Sometimes when a series stumbles, it's hard to know whether it's the show or the flow.
What's not in doubt is that ABC's Cougar Town (Tuesday, 8:30 ET/PT) fell and fell hard last Tuesday in its much-delayed seasonal return. Handed 7.6 million viewers by its Last Man Standing (Tuesday, 8 ET/PT) lead-in, Town lost about a third of them, tumbling below the 5 million-viewer mark. No matter how hard ABC tries to slice those numbers (It had the best retention among 18- to 34-year-old, left-handed dog-owners of any show since January!), they're too small for renewal comfort.
Some might say that's what happens when a network bounces, reduces and delays a series in the way ABC has Cougar Town. You keep telling viewers that they needn't bother to watch a show, they eventually take the hint.
To be fair, some of the blame goes to the show itself. Town has a great cast, an amusingly eccentric group of characters and a good sense of how far nasty quips can be taken — but it's a defiantly mannered comedy in a medium that seldom rewards that kind of absurdist detachment with mass appeal.
Still, you also have to wonder what ABC was expecting when it paired shows as far apart in tone and approach as Man and Town.Man has Tim Allen's husband and father railing against society's assaults on masculinity; Town celebrates a world where the women, led by Courteney Cox, are largely in charge.

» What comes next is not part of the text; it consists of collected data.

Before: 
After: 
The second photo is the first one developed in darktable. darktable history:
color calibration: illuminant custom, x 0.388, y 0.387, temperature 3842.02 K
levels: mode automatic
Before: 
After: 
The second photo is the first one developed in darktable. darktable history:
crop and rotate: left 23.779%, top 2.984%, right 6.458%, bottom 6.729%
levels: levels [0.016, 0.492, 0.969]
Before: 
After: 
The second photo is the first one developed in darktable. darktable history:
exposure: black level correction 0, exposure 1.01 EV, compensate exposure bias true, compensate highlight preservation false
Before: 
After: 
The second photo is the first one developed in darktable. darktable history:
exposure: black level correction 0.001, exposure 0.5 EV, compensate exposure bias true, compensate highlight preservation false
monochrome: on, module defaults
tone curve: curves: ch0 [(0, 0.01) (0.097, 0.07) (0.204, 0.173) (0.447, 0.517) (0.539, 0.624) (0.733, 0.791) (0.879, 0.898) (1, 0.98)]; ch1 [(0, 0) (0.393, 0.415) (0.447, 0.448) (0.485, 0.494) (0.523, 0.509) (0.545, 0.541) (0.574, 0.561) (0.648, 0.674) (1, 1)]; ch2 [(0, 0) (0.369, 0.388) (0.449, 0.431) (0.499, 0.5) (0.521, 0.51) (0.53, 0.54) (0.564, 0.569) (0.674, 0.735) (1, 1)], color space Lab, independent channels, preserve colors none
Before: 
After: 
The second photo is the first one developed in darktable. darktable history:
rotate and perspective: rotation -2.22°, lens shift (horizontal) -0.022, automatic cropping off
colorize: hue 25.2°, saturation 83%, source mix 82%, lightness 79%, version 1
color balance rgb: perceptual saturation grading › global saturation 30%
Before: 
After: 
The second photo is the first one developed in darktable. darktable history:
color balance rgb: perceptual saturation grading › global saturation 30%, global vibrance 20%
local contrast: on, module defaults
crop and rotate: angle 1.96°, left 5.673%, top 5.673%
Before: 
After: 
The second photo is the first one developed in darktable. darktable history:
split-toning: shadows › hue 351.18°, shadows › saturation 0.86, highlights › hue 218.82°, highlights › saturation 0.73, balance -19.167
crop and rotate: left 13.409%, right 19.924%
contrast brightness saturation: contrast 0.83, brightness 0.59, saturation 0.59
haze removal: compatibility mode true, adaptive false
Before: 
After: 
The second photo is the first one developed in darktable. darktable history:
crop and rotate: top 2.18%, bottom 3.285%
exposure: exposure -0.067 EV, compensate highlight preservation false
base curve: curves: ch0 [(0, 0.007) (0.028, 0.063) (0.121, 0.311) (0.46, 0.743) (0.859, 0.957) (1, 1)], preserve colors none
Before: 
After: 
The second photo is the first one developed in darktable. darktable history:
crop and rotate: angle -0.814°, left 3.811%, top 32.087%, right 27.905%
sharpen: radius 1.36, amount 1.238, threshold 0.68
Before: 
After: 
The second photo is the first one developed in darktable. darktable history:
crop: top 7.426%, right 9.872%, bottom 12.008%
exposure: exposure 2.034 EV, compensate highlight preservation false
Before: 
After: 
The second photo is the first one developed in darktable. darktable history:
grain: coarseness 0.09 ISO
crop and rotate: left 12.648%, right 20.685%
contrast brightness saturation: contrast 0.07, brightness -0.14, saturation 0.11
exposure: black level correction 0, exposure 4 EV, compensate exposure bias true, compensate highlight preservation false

Town tries to separate its star from the role that made her famous; Man embraces its comparison. Town is almost aggressively modern; Man is an unrepentant throwback. Last week's Man had the boys sneaking Tony Stewart's race car out for a ride, a plot that bypasses Home Improvement and heads straight back to Here's Lucy.
Don't get me wrong, both styles have their place on TV. That place, however, probably isn't right next to each other.
Not that figuring out a compatible sitcom schedule is easy, mind you. NBC tried for decades to fill the in-between spots in its "Must See TV" Thursday lineup, cycling through such much disdained losers as The Single Guy, Union Square, Cursed, Inside Schwartz and Coupling. It got so bad, NBC just gave up and shoved The Apprentice into the mix, which may just have been the worst scheduling decision in the history of television.
Even when the networks get a schedule right, they tend not to keep it in place. Many people remember CBS' 1973 Saturday lineup —All in the Family, MASH, The Mary Tyler Moore Show, The Bob Newhart Show and The Carol Burnett Show— as being TV's all-time best. What many don't remember is the lineup only lasted one year.
Though you might not have thought so, it turns out that it's also possible to have a lineup that flows together too well — as CBS spends each Monday proving with a four-comedy combo of excessively sexualized sitcoms. Individually, each show can be funny, even if the jokes can be too nail-on-the-vulgar-head obvious. Collectively, however, you end up with a snickering single-entendre overload.
What viewers need is a happy medium. What Cougar Town needs is a better, more compatible lead-in.
Much as we might wish otherwise, chances are neither need is going to be met.